Une réflexion globale sur la plus-value pédagogique apportée par le numérique et le manuel numérique est demandée par le SE-UNSA.

  • Quel est l’intérêt pédagogique du manuel dématérialisé ? Est-il adapté à tous les enseignants et à tous les enseignements ? Le professeur de Français par exemple souhaite en général que les élèves puissent lire des extraits longs d’œuvres classiques dans le manuel papier. Le professeur d’Histoire Géographie apprécie le manuel papier pour pourvoir travailler sur plusieurs documents en même temps. Sur l’ordinateur l’élève voit les documents les uns après les autres.
  • Ce sont les enseignants qui doivent choisir les manuels papiers ou numériques qui leur semblent être les meilleurs supports pédagogiques parmi les offres existantes. Le SE-UNSA demande que cette liberté de choix pédagogique des enseignants soit respectée.
  • Un audit du coût du passage au numérique serait bienvenu. Les manuels papiers peuvent être utilisés durant de nombreuses années alors que les licences des manuels numériques doivent souvent être achetées chaque année. Il faut que les enseignants puissent faire le choix du manuel numérique en toute connaissance de cause.
  • Le manuel numérique est-il téléchargeable ou doit-il obligatoirement être consulté en ligne, avec les problèmes de connexion que cela peut impliquer ?
  • Certains manuels numériques sont interactifs, les élèves peuvent y écrire, faire des exercices, voire y trouver de la remédiation… D’autres non. S’il s’agit simplement de manuels qui sont une version pdf du manuel papier, autant utiliser le manuel papier !
  • Les décideurs ne se sont pas préoccupés des vraies attentes en outils numériques qui diffèrent selon les disciplines (logiciels, applications etc…), outils qui peuvent présenter un réel intérêt dans certaines matières où la simple version numérique d’un manuel papier fait pâle figure … Une réflexion et une formation sur l’utilisation du numérique pour chaque discipline aurait dû être le préalable à toute décision et doit maintenant accompagner un projet qui ne peut rester en l’état .

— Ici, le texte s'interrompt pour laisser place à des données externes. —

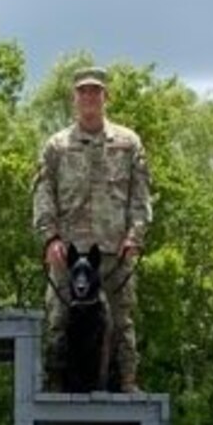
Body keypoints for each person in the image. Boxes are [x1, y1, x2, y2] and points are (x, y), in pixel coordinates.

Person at [32, 66, 152, 391]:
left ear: (105, 97)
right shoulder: (57, 146)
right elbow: (43, 193)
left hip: (113, 249)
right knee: (59, 317)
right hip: (68, 252)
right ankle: (55, 382)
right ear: (74, 98)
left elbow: (140, 195)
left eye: (95, 92)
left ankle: (126, 381)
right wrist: (49, 238)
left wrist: (135, 235)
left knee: (121, 319)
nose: (89, 98)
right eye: (83, 91)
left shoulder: (128, 144)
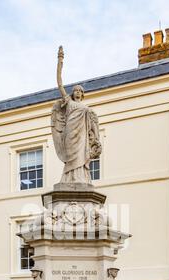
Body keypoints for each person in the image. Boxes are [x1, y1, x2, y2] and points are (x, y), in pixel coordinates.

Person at [51, 46, 102, 184]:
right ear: (73, 93)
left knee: (80, 155)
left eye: (80, 91)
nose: (77, 92)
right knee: (71, 156)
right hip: (70, 132)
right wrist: (60, 62)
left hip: (82, 136)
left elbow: (92, 125)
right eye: (75, 90)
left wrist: (96, 138)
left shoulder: (86, 108)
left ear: (83, 94)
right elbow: (60, 84)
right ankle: (69, 177)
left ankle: (80, 177)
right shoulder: (68, 102)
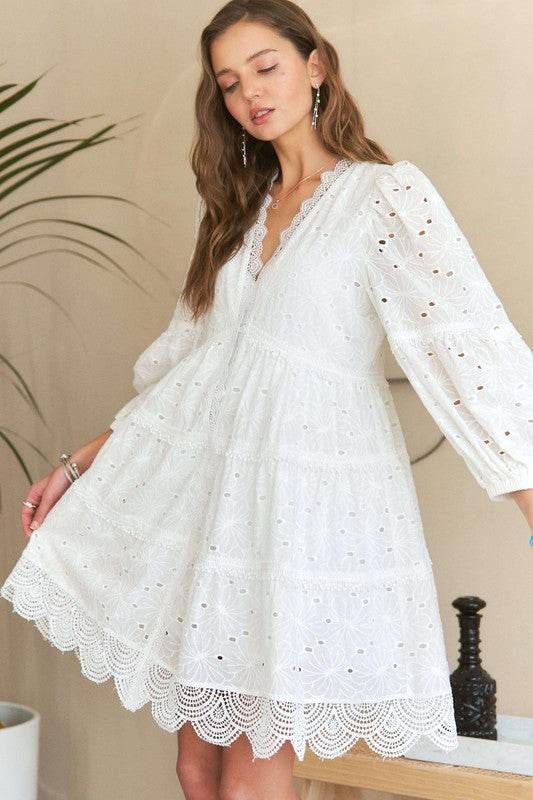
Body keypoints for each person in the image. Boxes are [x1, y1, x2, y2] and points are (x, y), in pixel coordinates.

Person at [3, 1, 533, 798]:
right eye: (228, 82)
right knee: (195, 769)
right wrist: (79, 465)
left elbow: (466, 345)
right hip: (216, 507)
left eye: (265, 66)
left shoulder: (383, 196)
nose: (248, 92)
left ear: (314, 66)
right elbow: (189, 369)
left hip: (301, 513)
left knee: (251, 781)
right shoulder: (235, 215)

Qui va s’occuper de quoi ?

Pour le SE-Unsa, Il faut aujourd’hui un personnel référent permanent bien formé dans chaque lycée , ayant du temps pour accompagner ses collègues et à même de les former à son tour.

La gestion des manuels et autres futurs outils numériques implique une surcharge de travail importante. Il est inenvisageable de confier cette responsabilité aux seuls professeurs documentalistes, sans formation préalable et sans avoir fixé avec eux une nouvelle répartition des tâches et de nouvelles conditions d’exercice de leur métier. Qui sera responsable des outils numériques ? L’élève, chaque enseignant, le professeur documentaliste, le gestionnaire, le chef d’établissement, la région ? Tout cela mérite d’être éclairci rapidement !

Enfin, alors que la région engloutit dans ce projet plus de 72 millions d’euros, le SE – Unsa déplore qu’elle ait refusé (assez mesquinement) d’équiper les enseignants en matériel alors que leurs élèves le seront…

Pour le SE-UNSA, le passage et le rythme de passage au numérique ne peuvent être imposés.  Cela doit pouvoir être progressif et répondre aux demandes des enseignants, des coordonnateurs de discipline et du Conseil d’Administration. Le Lycée 4.0. trop vite imposé,  entraîne, comme le montre l’enquête, une surcharge des tâches et une dégradation des conditions de travail pour les enseignants, sans toujours garantir une plus  value pédagogique à ce stade. Le SE-Unsa plaide pour un lycée où l’utilisation du numérique serait facilitée, concertée et accompagnée, bien loin du choix dogmatique imposé aujourd’hui par la région sans concertation des acteurs.